SPEAKER_07Ooh, they're good frozen. That's a good thing.
SPEAKER_04Yeah. Plus they'll last forever.
SPEAKER_07Yeah. So yeah, I drink milk. Like, sometimes I'll have milk with dinner, and um like I've gotten heat off of that. People are like, You drink milk like for a drink? I'm like, yeah.
SPEAKER_06Well, it's just not typical for a grown man to do that in today's age. If you watch a movie from the 70s, you'll see them all drinking milk. I'm not sure.
SPEAKER_04I know the dad's got a martini.
SPEAKER_07I do 2%, 2%.
SPEAKER_04And his wife brought it to him.
SPEAKER_07Damn right.
SPEAKER_06I really only put milk if it's in like a cappuccino, like I like I like to have it with my espresso, or uh, I use it for baking.
SPEAKER_04Yes. With that, we'd like to give a shout out to all the dairy farmers listening right now here in central Pennsylvania. Don't worry, I buy I whether I drink it or not, I buy way too much of it. So I'm down.
SPEAKER_07Yeah, I like I I guess I'm one of the weird people who drinks milk just because I like it.
SPEAKER_04Remember the uh supermodels they'd get to drink, and then like the white would be the old milk mustache got it.
SPEAKER_06There was definitely white something on our models now. That's for sure.

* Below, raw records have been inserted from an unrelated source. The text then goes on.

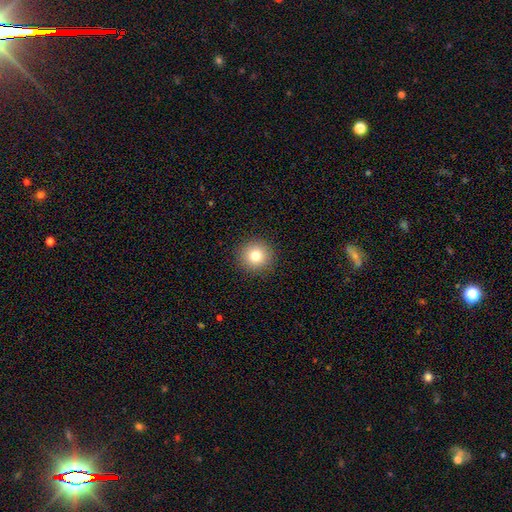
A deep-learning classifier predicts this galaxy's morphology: The model was most divided on "smooth or featured": smooth: 81%, star or artifact: 11%, featured or disk: 8%. More confident: how rounded — round (94%); merging — none (92%).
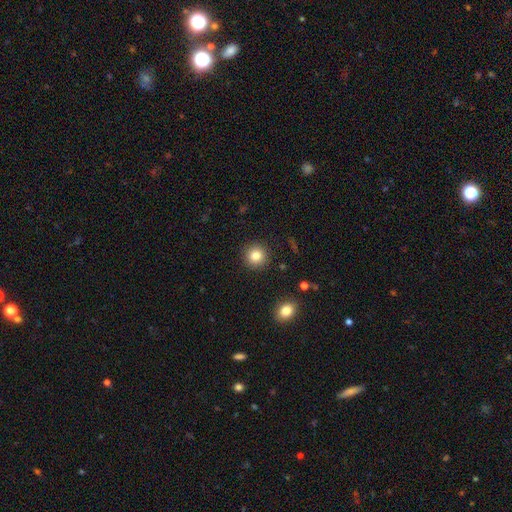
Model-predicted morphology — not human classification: Smooth or featured?
  - smooth: 83% *
  - star or artifact: 10%
  - featured or disk: 7%
How rounded?
  - round: 93% *
  - in between: 6%
  - cigar-shaped: 1%
Merging?
  - none: 91% *
  - minor disturbance: 6%
  - major disturbance: 2%
  - merger: 1%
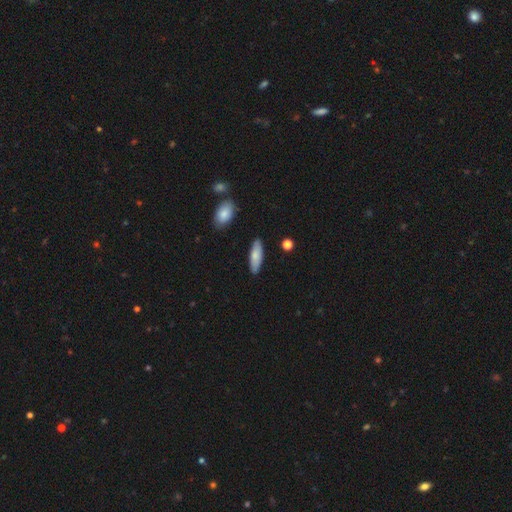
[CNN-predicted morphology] Smooth or featured? Predicted: smooth (p=0.78). How rounded? Predicted: in between (p=0.59). Merging? Predicted: none (p=0.86).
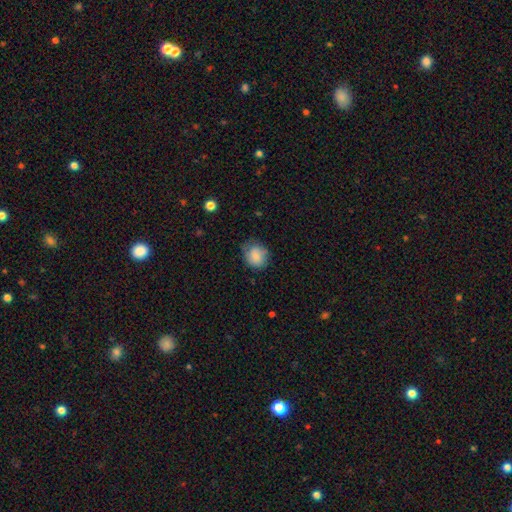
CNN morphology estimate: Smooth or featured? Predicted: smooth (p=0.84). How rounded? Predicted: round (p=0.69). Merging? Predicted: none (p=0.65).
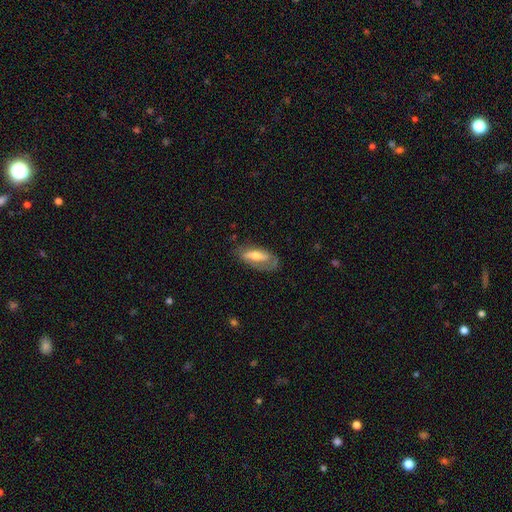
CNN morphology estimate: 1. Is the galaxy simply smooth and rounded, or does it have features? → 53% featured or disk, 40% smooth, 7% star or artifact.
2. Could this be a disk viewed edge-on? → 79% no, 21% yes.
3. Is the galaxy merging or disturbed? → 59% none, 25% minor disturbance, 15% major disturbance, 2% merger.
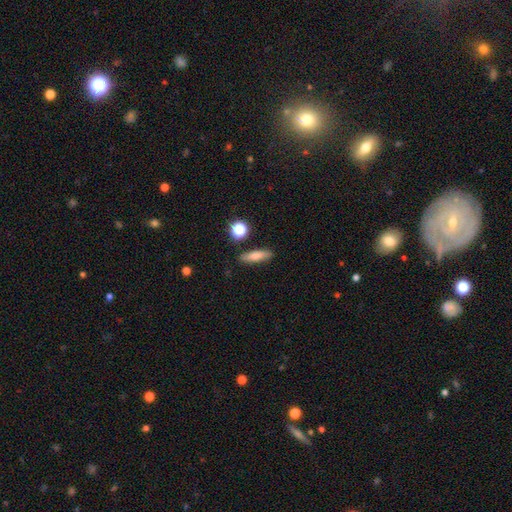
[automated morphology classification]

SPEAKER_04That was a good marketing thing. So anyway, I got a box of rocks here. If you missed the show last time, our friends at Tri Luna Royal Cleaners are doing something insane. They've got these beautifully painted rocks, they've given them to me. They are beautiful, yes, very nicely painted. You'll find these uh around uh I'd say Blair County, because I'm lazy and I'm not really gonna go that much further. But you will not just find the rock if you find it, you will also find perhaps a 20, perhaps 40, perhaps 60, perhaps 80, perhaps 100, perhaps 120. Who knows how much you could find all the I don't know.
SPEAKER_06You know what's funny about this is that maybe people who don't like you are gonna be finding the rocks, and if it was just the rock, they'd probably throw it through your window. But because giving them money, they're gonna say, you know what? Now I want to be friends with JoJo.
SPEAKER_07Well, I have a prediction, so I would say, listeners, be the first person to find the first rock. Chances are all the money's gonna be in there because only once I do this once.
SPEAKER_04Yeah, yeah, Dominic's gonna be calling me up, like, yo, dude, I gave you like eight rocks a thousand dollars under one of the.
SPEAKER_06He's just gonna be driving and throwing them out his window.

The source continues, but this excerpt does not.